• **Excerpted records**:

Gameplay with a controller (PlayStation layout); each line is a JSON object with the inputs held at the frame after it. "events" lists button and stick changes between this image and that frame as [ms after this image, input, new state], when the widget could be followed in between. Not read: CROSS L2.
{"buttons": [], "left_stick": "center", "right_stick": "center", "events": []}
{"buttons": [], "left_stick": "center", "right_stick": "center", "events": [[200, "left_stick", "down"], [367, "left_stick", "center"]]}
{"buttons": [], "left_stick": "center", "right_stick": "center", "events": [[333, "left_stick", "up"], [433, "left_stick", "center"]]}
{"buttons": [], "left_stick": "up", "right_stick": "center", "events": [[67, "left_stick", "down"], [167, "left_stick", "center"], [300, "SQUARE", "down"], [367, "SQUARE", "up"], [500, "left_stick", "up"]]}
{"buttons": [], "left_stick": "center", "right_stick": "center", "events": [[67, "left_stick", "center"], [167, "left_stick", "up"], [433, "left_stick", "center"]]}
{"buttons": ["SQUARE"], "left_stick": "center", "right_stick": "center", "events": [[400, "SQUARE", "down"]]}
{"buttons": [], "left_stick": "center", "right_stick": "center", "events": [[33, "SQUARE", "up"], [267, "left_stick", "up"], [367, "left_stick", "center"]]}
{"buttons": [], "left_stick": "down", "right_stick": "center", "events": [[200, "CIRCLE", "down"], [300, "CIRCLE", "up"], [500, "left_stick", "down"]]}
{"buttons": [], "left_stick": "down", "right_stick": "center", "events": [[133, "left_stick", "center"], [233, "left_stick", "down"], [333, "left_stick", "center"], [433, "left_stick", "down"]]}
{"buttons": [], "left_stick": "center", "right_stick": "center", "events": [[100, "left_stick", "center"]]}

• **What to do**: Output the full listing exactly as given.

• **Response to the exercise**:
Gameplay with a controller (PlayStation layout); each line is a JSON object with the inputs held at the frame after it. "events" lists button and stick changes between this image and that frame as [ms after this image, input, new state], when the widget could be followed in between. Not read: CROSS L2.
{"buttons": [], "left_stick": "center", "right_stick": "center", "events": []}
{"buttons": [], "left_stick": "center", "right_stick": "center", "events": [[200, "left_stick", "down"], [367, "left_stick", "center"]]}
{"buttons": [], "left_stick": "center", "right_stick": "center", "events": [[333, "left_stick", "up"], [433, "left_stick", "center"]]}
{"buttons": [], "left_stick": "up", "right_stick": "center", "events": [[67, "left_stick", "down"], [167, "left_stick", "center"], [300, "SQUARE", "down"], [367, "SQUARE", "up"], [500, "left_stick", "up"]]}
{"buttons": [], "left_stick": "center", "right_stick": "center", "events": [[67, "left_stick", "center"], [167, "left_stick", "up"], [433, "left_stick", "center"]]}
{"buttons": ["SQUARE"], "left_stick": "center", "right_stick": "center", "events": [[400, "SQUARE", "down"]]}
{"buttons": [], "left_stick": "center", "right_stick": "center", "events": [[33, "SQUARE", "up"], [267, "left_stick", "up"], [367, "left_stick", "center"]]}
{"buttons": [], "left_stick": "down", "right_stick": "center", "events": [[200, "CIRCLE", "down"], [300, "CIRCLE", "up"], [500, "left_stick", "down"]]}
{"buttons": [], "left_stick": "down", "right_stick": "center", "events": [[133, "left_stick", "center"], [233, "left_stick", "down"], [333, "left_stick", "center"], [433, "left_stick", "down"]]}
{"buttons": [], "left_stick": "center", "right_stick": "center", "events": [[100, "left_stick", "center"]]}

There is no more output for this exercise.